LAHORE: Former president Asif Ali Zardari has hinted at softening his stance towards ousted prime minister Nawaz Sharif by saying that talks may be held with the arch-rival but only after the latter divulges his sources of income.

“Talks may be held (with the Sharifs) on issues but they should first reveal that how they built their fortunes while they had come [migrated to Pakistan after partition] empty-handed,” the Pakistan Peoples Party co-chairperson said while speaking at an Iftar-dinner hosted by the party’s Lahore chief Azizur Rehman in the Karol Ghati area here on Thursday.

“When [these] people came to Pakistan what did they bring here [with them] and what do they own now?” he asked. The PPP co-chairman has so far been rejecting all offers by Mr Sharif for sitting together “in the larger interest of democracy”.

Mr Zardari accused the Pakistan Muslim League-Nawaz supreme leader of colluding with the establishment for 30 years and taking the anti-establishment line only after his ouster from power, saying that they were the ones who introduced the politics of Changa Manga, a reference to horse-trading in the late 1980s and early 1990s.

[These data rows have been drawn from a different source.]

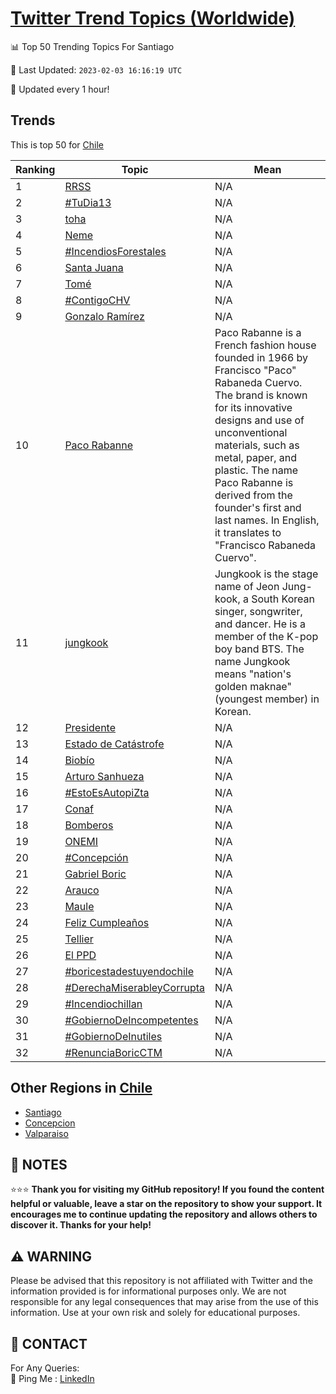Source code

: [Twitter Trend Topics (Worldwide)](https://github.com/ErcinDedeoglu/Twitter-Trend-Topics)
==========


📊 Top 50 Trending Topics For Santiago

📆 Last Updated: `2023-02-03 16:16:19 UTC`

🔧 Updated every 1 hour!


## Trends

This is top 50 for [Chile](</Chile>)

| Ranking | Topic | Mean |
| ------- | ------------ | ------------ |
| 1 | [RRSS](http://twitter.com/search?q=RRSS) | N/A |
| 2 | [#TuDia13](http://twitter.com/search?q=%23TuDia13) | N/A |
| 3 | [toha](http://twitter.com/search?q=toha) | N/A |
| 4 | [Neme](http://twitter.com/search?q=Neme) | N/A |
| 5 | [#IncendiosForestales](http://twitter.com/search?q=%23IncendiosForestales) | N/A |
| 6 | [Santa Juana](http://twitter.com/search?q=Santa+Juana) | N/A |
| 7 | [Tomé](http://twitter.com/search?q=Tom%c3%a9) | N/A |
| 8 | [#ContigoCHV](http://twitter.com/search?q=%23ContigoCHV) | N/A |
| 9 | [Gonzalo Ramírez](http://twitter.com/search?q=Gonzalo+Ram%c3%adrez) | N/A |
| 10 | [Paco Rabanne](http://twitter.com/search?q=Paco+Rabanne) | Paco Rabanne is a French fashion house founded in 1966 by Francisco "Paco" Rabaneda Cuervo. The brand is known for its innovative designs and use of unconventional materials, such as metal, paper, and plastic. The name Paco Rabanne is derived from the founder's first and last names. In English, it translates to "Francisco Rabaneda Cuervo". |
| 11 | [jungkook](http://twitter.com/search?q=jungkook) | Jungkook is the stage name of Jeon Jung-kook, a South Korean singer, songwriter, and dancer. He is a member of the K-pop boy band BTS. The name Jungkook means "nation's golden maknae" (youngest member) in Korean. |
| 12 | [Presidente](http://twitter.com/search?q=Presidente) | N/A |
| 13 | [Estado de Catástrofe](http://twitter.com/search?q=Estado+de+Cat%c3%a1strofe) | N/A |
| 14 | [Biobío](http://twitter.com/search?q=Biob%c3%ado) | N/A |
| 15 | [Arturo Sanhueza](http://twitter.com/search?q=Arturo+Sanhueza) | N/A |
| 16 | [#EstoEsAutopiZta](http://twitter.com/search?q=%23EstoEsAutopiZta) | N/A |
| 17 | [Conaf](http://twitter.com/search?q=Conaf) | N/A |
| 18 | [Bomberos](http://twitter.com/search?q=Bomberos) | N/A |
| 19 | [ONEMI](http://twitter.com/search?q=ONEMI) | N/A |
| 20 | [#Concepción](http://twitter.com/search?q=%23Concepci%c3%b3n) | N/A |
| 21 | [Gabriel Boric](http://twitter.com/search?q=Gabriel+Boric) | N/A |
| 22 | [Arauco](http://twitter.com/search?q=Arauco) | N/A |
| 23 | [Maule](http://twitter.com/search?q=Maule) | N/A |
| 24 | [Feliz Cumpleaños](http://twitter.com/search?q=Feliz+Cumplea%c3%b1os) | N/A |
| 25 | [Tellier](http://twitter.com/search?q=Tellier) | N/A |
| 26 | [El PPD](http://twitter.com/search?q=El+PPD) | N/A |
| 27 | [#boricestadestuyendochile](http://twitter.com/search?q=%23boricestadestuyendochile) | N/A |
| 28 | [#DerechaMiserableyCorrupta](http://twitter.com/search?q=%23DerechaMiserableyCorrupta) | N/A |
| 29 | [#Incendiochillan](http://twitter.com/search?q=%23Incendiochillan) | N/A |
| 30 | [#GobiernoDeIncompetentes](http://twitter.com/search?q=%23GobiernoDeIncompetentes) | N/A |
| 31 | [#GobiernoDeInutiles](http://twitter.com/search?q=%23GobiernoDeInutiles) | N/A |
| 32 | [#RenunciaBoricCTM](http://twitter.com/search?q=%23RenunciaBoricCTM) | N/A |



## Other Regions in [Chile](</Chile>)

* [Santiago](</Chile/Santiago.md>)
* [Concepcion](</Chile/Concepcion.md>)
* [Valparaiso](</Chile/Valparaiso.md>)



## 📝 NOTES

⭐⭐⭐ **Thank you for visiting my GitHub repository! If you found the content helpful or valuable, leave a star on the repository to show your support. It encourages me to continue updating the repository and allows others to discover it. Thanks for your help!**


## ⚠️ WARNING

Please be advised that this repository is not affiliated with Twitter and the information provided is for informational purposes only. We are not responsible for any legal consequences that may arise from the use of this information. Use at your own risk and solely for educational purposes.


## 📨 CONTACT

 For Any Queries:  
            🏓 Ping Me : [LinkedIn](https://www.linkedin.com/in/ercindedeoglu/)
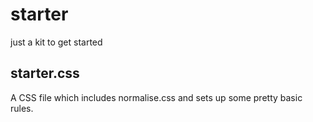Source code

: starter
=======

just a kit to get started

starter.css
-----------
A CSS file which includes normalise.css and sets up some pretty basic rules.
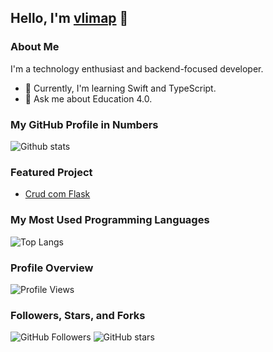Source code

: ## Hello, I'm [vlimap](https://github.com/vlimap) 👋

### About Me

I'm a technology enthusiast and backend-focused developer.

- 🌱 Currently, I'm learning Swift and TypeScript.
- 💬 Ask me about Education 4.0.

### My GitHub Profile in Numbers

![Github stats](https://github-readme-stats.vercel.app/api?username=vlimap&show_icons=true)

### Featured Project

- [Crud com Flask](https://github.com/vlimap/crud-com-flask)

### My Most Used Programming Languages

![Top Langs](https://github-readme-stats.vercel.app/api/top-langs/?username=vlimap&layout=compact)

### Profile Overview

![Profile Views](https://komarev.com/ghpvc/?username=vlimap)

### Followers, Stars, and Forks

![GitHub Followers](https://img.shields.io/github/followers/vlimap?style=social)
![GitHub stars](https://img.shields.io/github/stars/vlimap?style=social)
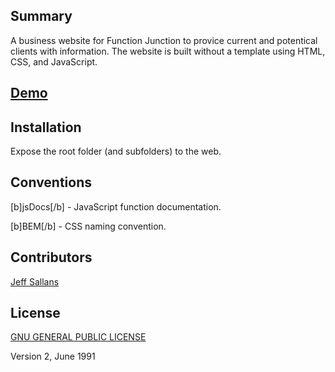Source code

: ## Summary

A business website for Function Junction to provice current and potentical clients with information. The website is built without a template using HTML, CSS, and JavaScript.

## [Demo](http://jeffsallans.github.io/function_junction_website/)

## Installation

Expose the root folder (and subfolders) to the web.

## Conventions

[b]jsDocs[/b] - JavaScript function documentation. 

[b]BEM[/b] - CSS naming convention.  

## Contributors
 
[Jeff Sallans](http://github.com/JeffSallans)

## License

[GNU GENERAL PUBLIC LICENSE](https://tldrlegal.com/license/gnu-general-public-license-v2)

Version 2, June 1991


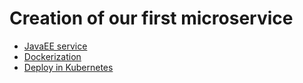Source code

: # Creation of our first microservice

* [JavaEE service](JavaEE_service.md)
* [Dockerization](Dockerization.md)
* [Deploy in Kubernetes](Deploy_in_Kubernetes.md)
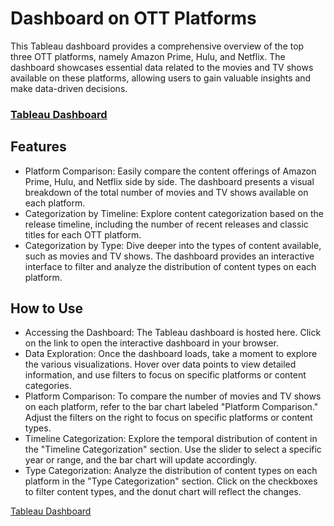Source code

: # Dashboard on OTT Platforms
This Tableau dashboard provides a comprehensive overview of the top three OTT platforms, namely Amazon Prime, Hulu, and Netflix. The dashboard showcases essential data related to the movies and TV shows available on these platforms, allowing users to gain valuable insights and make data-driven decisions.

### <a href='https://public.tableau.com/app/profile/pavithra.moorthy3267/viz/G24_OTTPlatforms/Dashboard1'> Tableau Dashboard </a>

## Features
* Platform Comparison: Easily compare the content offerings of Amazon Prime, Hulu, and Netflix side by side. The dashboard presents a visual breakdown of the total number of movies and TV shows available on each platform.
* Categorization by Timeline: Explore content categorization based on the release timeline, including the number of recent releases and classic titles for each OTT platform.
* Categorization by Type: Dive deeper into the types of content available, such as movies and TV shows. The dashboard provides an interactive interface to filter and analyze the distribution of content types on each platform.

## How to Use
* Accessing the Dashboard: The Tableau dashboard is hosted here. Click on the link to open the interactive dashboard in your browser.
* Data Exploration: Once the dashboard loads, take a moment to explore the various visualizations. Hover over data points to view detailed information, and use filters to focus on specific platforms or content categories.
* Platform Comparison: To compare the number of movies and TV shows on each platform, refer to the bar chart labeled "Platform Comparison." Adjust the filters on the right to focus on specific platforms or content types.
* Timeline Categorization: Explore the temporal distribution of content in the "Timeline Categorization" section. Use the slider to select a specific year or range, and the bar chart will update accordingly.
* Type Categorization: Analyze the distribution of content types on each platform in the "Type Categorization" section. Click on the checkboxes to filter content types, and the donut chart will reflect the changes.

<a href='https://public.tableau.com/app/profile/pavithra.moorthy3267/viz/G24_OTTPlatforms/Dashboard1'> Tableau Dashboard </a>
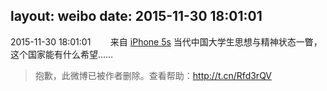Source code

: layout: weibo
date: 2015-11-30 18:01:01
---
<meta name="referrer" content="no-referrer" />

2015-11-30 18:01:01  &nbsp;&nbsp;&nbsp;&nbsp;&nbsp;&nbsp; 来自 <a href="sinaweibo://customweibosource" rel="nofollow">iPhone 5s</a>
当代中国大学生思想与精神状态一瞥，这个国家能有什么希望……
>  抱歉，此微博已被作者删除。查看帮助：http://t.cn/Rfd3rQV
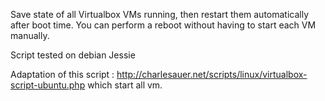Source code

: Save state of all Virtualbox VMs running, then restart them automatically after boot time.
You can perform a reboot without having to start each VM manually.

Script tested on debian Jessie

Adaptation of this script : http://charlesauer.net/scripts/linux/virtualbox-script-ubuntu.php which start all vm.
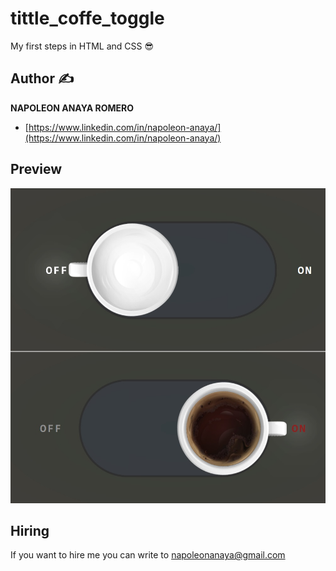 # tittle_coffe_toggle
My first steps in HTML and CSS 😎

## Author ✍

**NAPOLEON ANAYA ROMERO**

-	[https://www.linkedin.com/in/napoleon-anaya/](https://www.linkedin.com/in/napoleon-anaya/)

## Preview

![..](https://github.com/alucart2005/tittle_coffe_toggle/blob/main/img/preview.jpg?raw=true)

## Hiring 
If you want to hire me you can write to napoleonanaya@gmail.com
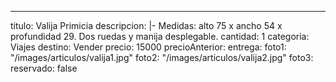 ---
titulo: Valija Primicia
descripcion: |-
  Medidas: alto 75 x ancho 54 x profundidad 29.
  Dos ruedas y manija desplegable.
cantidad: 1
categoria: Viajes
destino: Vender
precio: 15000
precioAnterior:
entrega:
foto1: "/images/articulos/valija1.jpg"
foto2: "/images/articulos/valija2.jpg"
foto3:
reservado: false
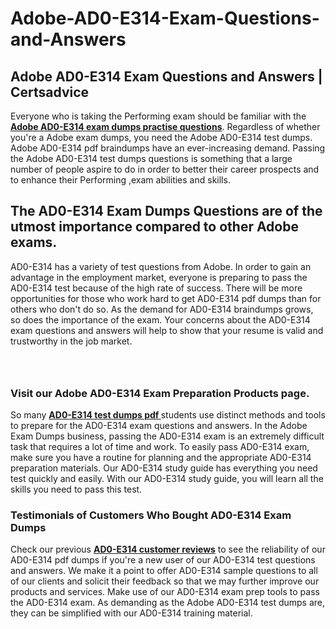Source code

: # Adobe-AD0-E314-Exam-Questions-and-Answers
<h2><strong>Adobe AD0-E314 Exam Questions and Answers | Certsadvice</strong></h2> <p>Everyone who is taking the Performing exam should be familiar with the <a href="http://www.certsadvice.com/adobe/ad0-e314-practice-questions"><strong>Adobe AD0-E314 exam dumps practise questions</strong></a>. Regardless of whether you&#39;re a Adobe exam dumps, you need the Adobe AD0-E314 test dumps. Adobe AD0-E314 pdf braindumps have an ever-increasing demand. Passing the Adobe AD0-E314 test dumps questions is something that a large number of people aspire to do in order to better their career prospects and to enhance their Performing ,exam abilities and skills.</p> <h2><strong>The AD0-E314 Exam Dumps Questions are of the utmost importance compared to other Adobe exams.</strong></h2> <p>AD0-E314 has a variety of test questions from Adobe. In order to gain an advantage in the employment market, everyone is preparing to pass the AD0-E314 test because of the high rate of success. There will be more opportunities for those who work hard to get AD0-E314 pdf dumps than for others who don&#39;t do so. As the demand for AD0-E314 braindumps grows, so does the importance of the exam. Your concerns about the AD0-E314 exam questions and answers will help to show that your resume is valid and trustworthy in the job market.</p> <p><a href="http://www.certsadvice.com/adobe/ad0-e314-practice-questions" style="display: block; padding: 1em 0; text-align: center; "><img alt="" src="https://1.bp.blogspot.com/-RUOr8Wn-CRk/YUYAxC8kcHI/AAAAAAAAAnw/F7BbdI3tw8QDj5z8iX0vQAioQzKiUxduwCLcBGAsYHQ/s0/unnamed.jpg" /></a></p> <h3><strong>Visit our Adobe AD0-E314 Exam Preparation Products page.</strong></h3> <p>So many <a href="http://www.certsadvice.com/adobe/ad0-e314-practice-questions"><strong>AD0-E314 test dumps pdf </strong></a>students use distinct methods and tools to prepare for the AD0-E314 exam questions and answers. In the Adobe Exam Dumps business, passing the AD0-E314 exam is an extremely difficult task that requires a lot of time and work. To easily pass AD0-E314 exam, make sure you have a routine for planning and the appropriate AD0-E314 preparation materials. Our AD0-E314 study guide has everything you need test quickly and easily. With our AD0-E314 study guide, you will learn all the skills you need to pass this test.</p> <h3><strong>Testimonials of Customers Who Bought AD0-E314 Exam Dumps</strong></h3> <p>Check our previous <a href="http://www.certsadvice.com/adobe/ad0-e314-practice-questions"><strong>AD0-E314 customer reviews</strong></a> to see the reliability of our AD0-E314 pdf dumps if you&#39;re a new user of our AD0-E314 test questions and answers. We make it a point to offer AD0-E314 sample questions to all of our clients and solicit their feedback so that we may further improve our products and services. Make use of our AD0-E314 exam prep tools to pass the AD0-E314 exam. As demanding as the Adobe AD0-E314 test dumps are, they can be simplified with our AD0-E314 training material.</p>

He said that in their fondness for power the Sharifs forgot even to remain loyal to the homeland. Addressing the PML-N leader, he criticised politicians for deceiving their country in quest for power, counselling them that “homeland comes prior to power.”

Mr Zardari said that a presidential reference about reopening of PPP founder Zulfikar Ali Bhutto’s case had been lying with the Supreme Court and urged the court to adjudicate the issue at the earliest.

He said that by getting the case reopened he didn’t mean to get someone penalised rather he meant to remind (the perpetrators) of the past mistakes and for­give them because those needed to be penalised had already left this world for good.